B: Vedana vipassana meaning clearly sensing our feelings?
DG: Yes –- as taught, for example, by Goenka-ji, who was an early teacher of mine.
B: Do you think that at some point scientific studies of meditation might be changing how we meditate, for example by showing that some techniques are more effective than others, or perhaps by incorporating new techniques, such as combining fMRI with visual feedback, as in a recent study at the University of British Columbia?
DG: If meditation starts to be determined by what a machine tells us rather than by a qualified teacher, I suspect we may start to veer off the path.
B: I’d be wary of that as well, although I’d imagine that for some people with low self-awareness who have difficulty being objective about their feelings these methods could be useful, at least initially.
DG: These mechanical aids may prove useful for people with trouble concentrating –- for example, those with ADHD.
B: I was taking the UBC study as an extreme example, though, and was wondering if there might be more subtle factors at play. After all, as you’ve said, the neuroscience is already changing how we talk about and teach meditation, and in your book you tie an understanding of neuroscience into the art of learning new habits — so is it possible that neuroscience might change how we do meditation?
B: So far the research has been quite validating for those of us who practice and teach meditation. Have there been any studies done that you think might make meditators look more deeply at their assumptions? For example, you point out that it can be beneficial to be in a bad mood because you look at things more critically. I think some Buddhists might be reluctant to see “negative mental states” as having a useful role to play; the ultimate goal after all is to get rid of them entirely!
DG: Buddhist practitioners would probably make bad bill collectors –- that’s one profession where people actually put themselves in foul moods to be more effective.
B: It’s probably not an example of Right Livelihood! Which leads me to my next question. Some people are concerned because meditation is often being studied — and taught — detached from its traditional context of ethics. To what extent do you share this concern?
DG: I remember voicing this very question to my first dharma teacher, Anagarika Munindra, in Bodh Gaya in 1970. He said,” Whatever gets people to meditate is beneficial.” The Dalai Lama seems to share this outlook, when he has encouraged neuroscientists to study dharma methods outside the context of Buddhism, rigorously evaluate their benefits, and if they prove helpful, to share them widely.
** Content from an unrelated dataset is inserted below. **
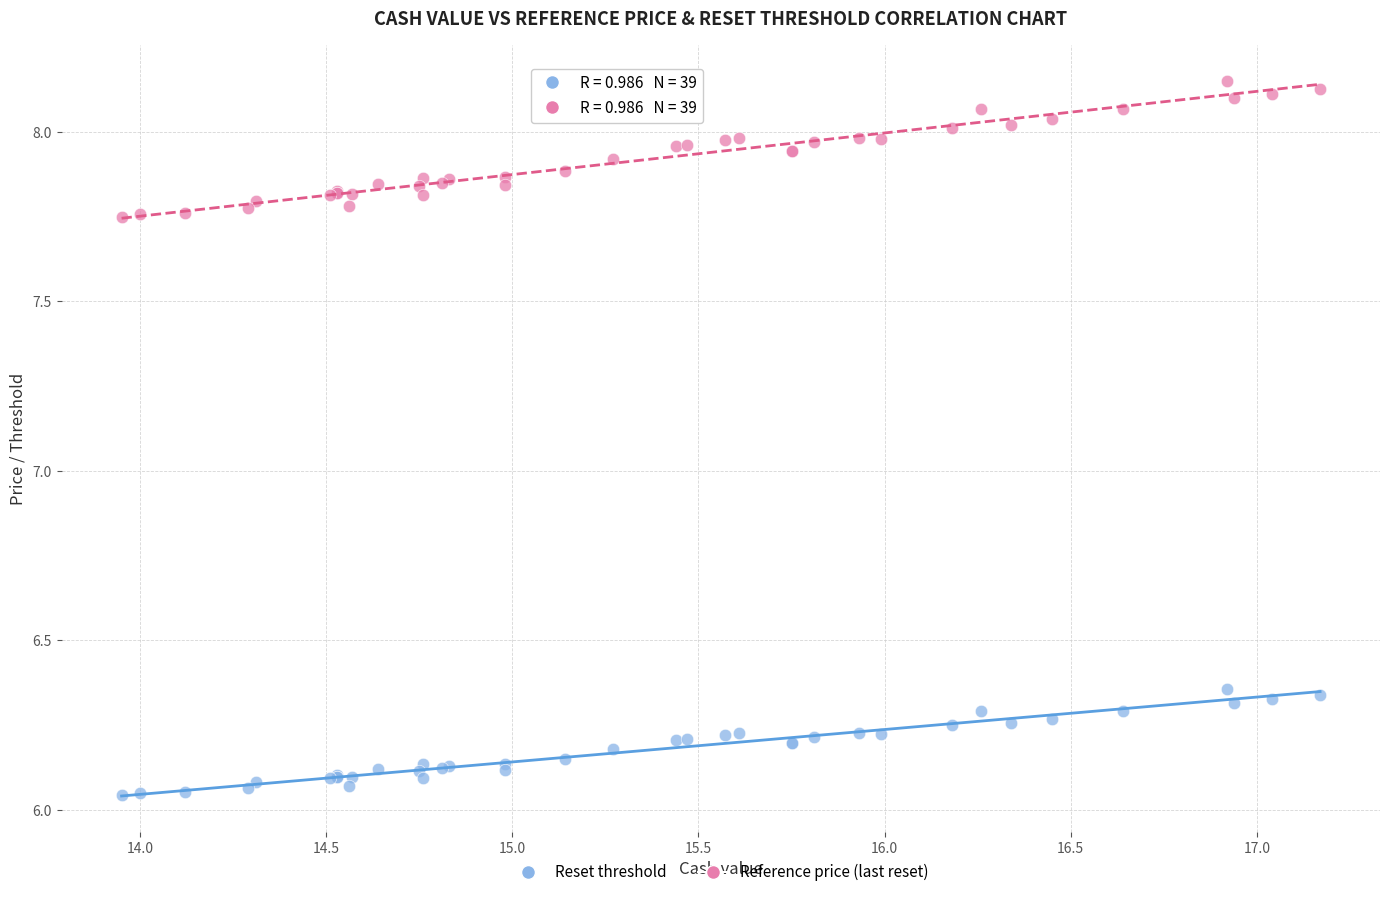

What is the X range (max minus min) for the scatter plot?

3.2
B: I tend to think the same way, and I assume that an interest in meditation will lead to an interest in living with mindfulness and compassion. Besides I’m already noticing that science is showing that some traditional notions of what constitutes ethical behavior — giving, expressing gratitude, having loving relationships with friends and family — bring about happiness. Is the neuroscience of ethical behavior something you’ve looked into?
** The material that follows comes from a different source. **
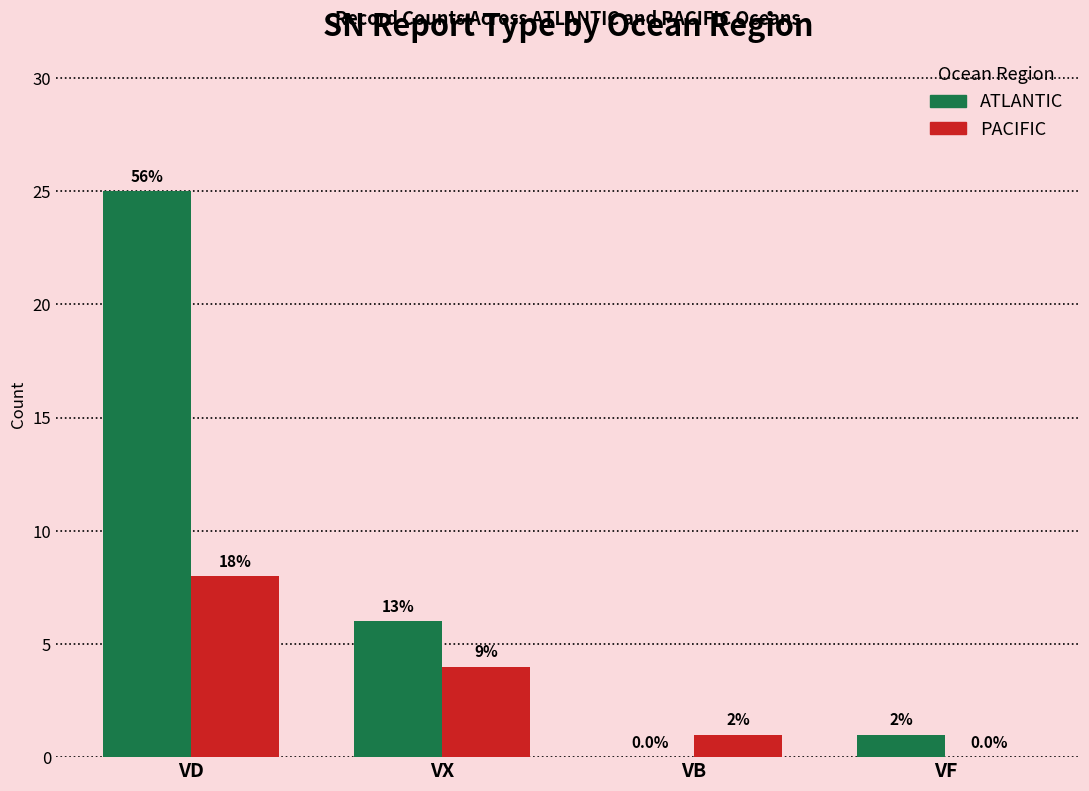

What position from the right is VX?

3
DG: Not yet. But Sam Harris has done a good job in his book, “The Moral Landscape.”
B: Lastly (a big question, I know) neurologically speaking, can you see any way the traditional conception of enlightenment as a state entirely free from craving and ill will could actually work? Is the brain that plastic? Can the parts of the brain governing fear, anger, etc go permanently offline or be permanently kept in a state of regulation? Or do you think that Enlightenment is simply an extraordinarily well-regulated brain, but not a state of complete freedom from negative emotional states?
DG: A wonderful question –- the big question, really. The short answer is, We don’t know yet. I love what the Dalai Lama once told me: “Some day the brain scientist and the meditator whose brain is being studied will be one and the same person.” Maybe then we’ll get your answer.
B: Thanks for taking the time to answer my questions. Good luck with your book.